Solved – Using propensity score AND exact matching for control group selection

matchingpropensity-scores

I am working with a team of researchers looking to select a control group out of a large population (150,000) to compare with a relatively small treated group (~900). We plan on using a propensity score to match similar treated members to potential control group members, but also exactly match on other factors (i.e. gender). That is, for a group of criteria that are relevant for matching, we have a portion that will be included in the propensity score, and the remainder will be matched exactly.

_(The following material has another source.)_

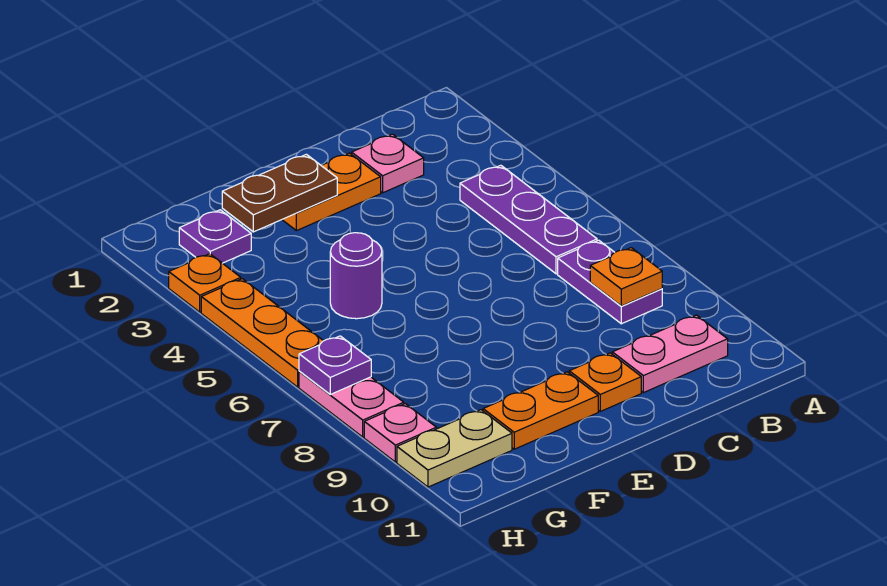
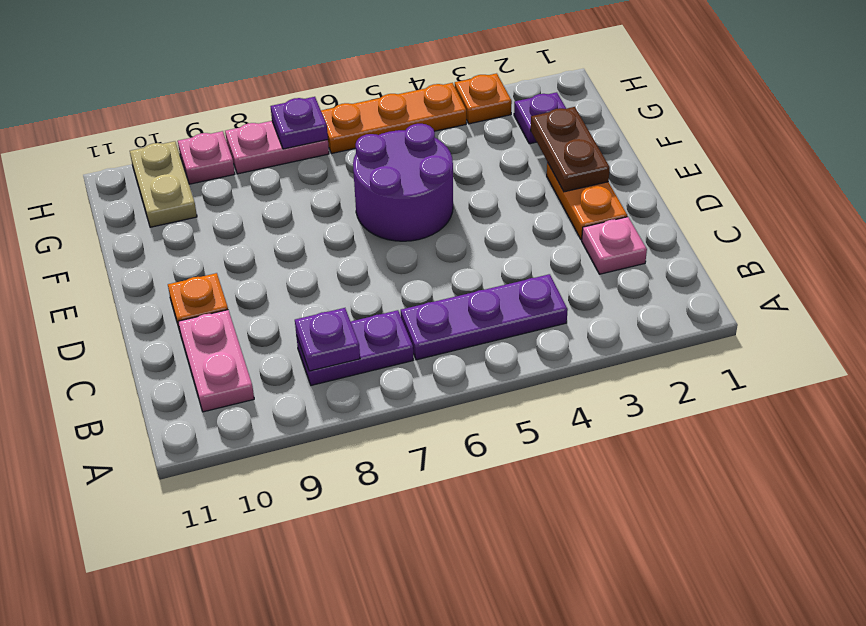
orange plate B8 level 2 -> purple plate B8 level 2
orange plate E10:F10 level 1 -> none
purple round brick F5 level 1 -> purple round brick E5:F6 level 1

So I have two questions:

  1. Should we create the propensity score (logistic regression) before exactly matching on certain criteria, and use the score as just one matching criterion along with the exact criteria, OR should the scores be created for each group only after exactly matching on certain criteria?

  2. If the propensity score is formed before exact matching takes place, should the exact matching criteria also be in the propensity score? This question arose when members on the team expressed concern that the significance of the exact matching criteria might be higher than the other criteria included in the propensity score. SAS examples of the PSMATCH procedure also show that exactly matched criteria are included in the PS model in their examples (here: https://documentation.sas.com/?docsetId=statug&docsetTarget=statug_psmatch_examples04.htm&docsetVersion=14.3&locale=en)

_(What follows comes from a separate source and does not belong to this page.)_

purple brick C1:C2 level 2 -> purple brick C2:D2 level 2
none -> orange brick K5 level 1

Any further insight, readings, or suggestions would be helpful. Thanks.

Best Answer

Performing the PS estimation separately within each of the groups defined by the exact matching variables is equivalent to estimating a propensity score in the whole sample with the exact matching variables and their interactions with all other covariates included in the PS model and then splitting your data based on the exact matching variables. Remember that the goal of PS matching is covariate balance; use whichever method yields good covariate balance without requiring you to discard too many treated units.

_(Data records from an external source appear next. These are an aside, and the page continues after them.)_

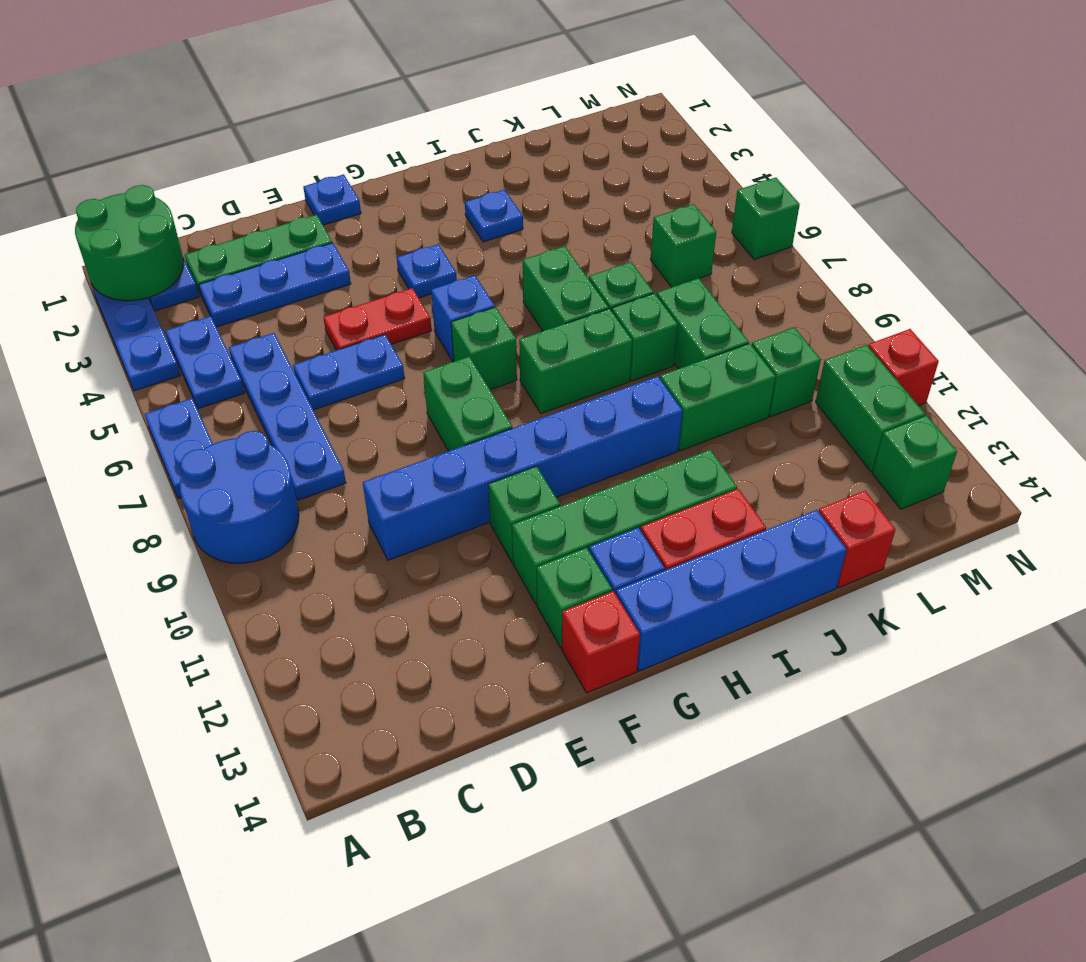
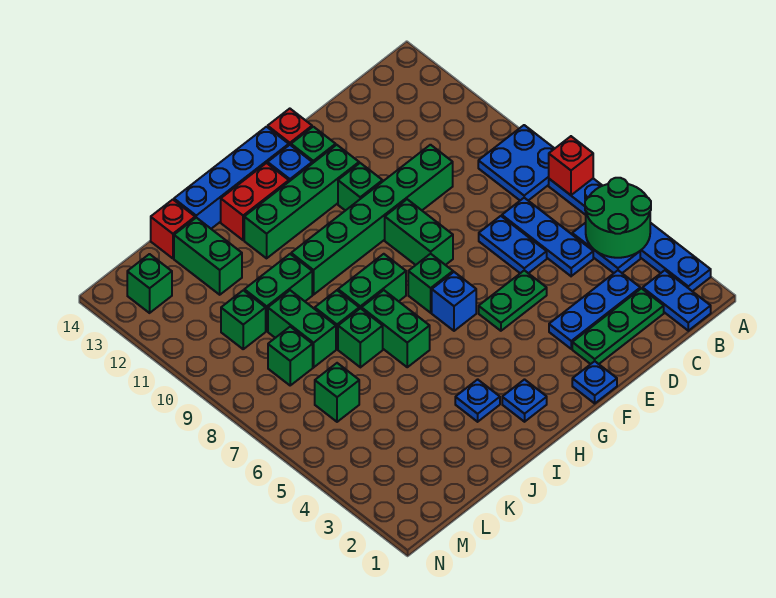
green round brick A1:B2 level 2 -> green round brick A4:B5 level 2
blue round brick A8:B9 level 1 -> blue plate A8:B9 level 1
blue plate C5:C8 level 1 -> blue plate C5:C7 level 1
blue plate D6:E6 level 1 -> blue plate D6:D7 level 1
blue brick D10:I10 level 1 -> green brick D10:I10 level 1
red plate E5:F5 level 1 -> green plate E5:F5 level 1
blue plate G4 level 1 -> blue plate H2 level 1
green brick M11:M12 level 1 -> green brick K12:K13 level 1
green brick N6 level 1 -> green brick L8 level 1
red brick N11 level 1 -> red brick A7 level 2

As I mentioned in this post, omitting an important covariate in a propensity score model, regardless of whether you exactly match on that covariate, can yield poorly performing propensity scores that are far from the true propensity scores (because they are estimated with an incorrect, underspecified model). All though with exact matching you'll achieve perfect balance on the exact matching variables, poorly estimated propensity scores may fail to balance your other covariates. But this is an empirical question that depends on your dataset at hand; you should try various ways of estimating the propensity score and matching and pick the one that yields the best balance and remaining sample size.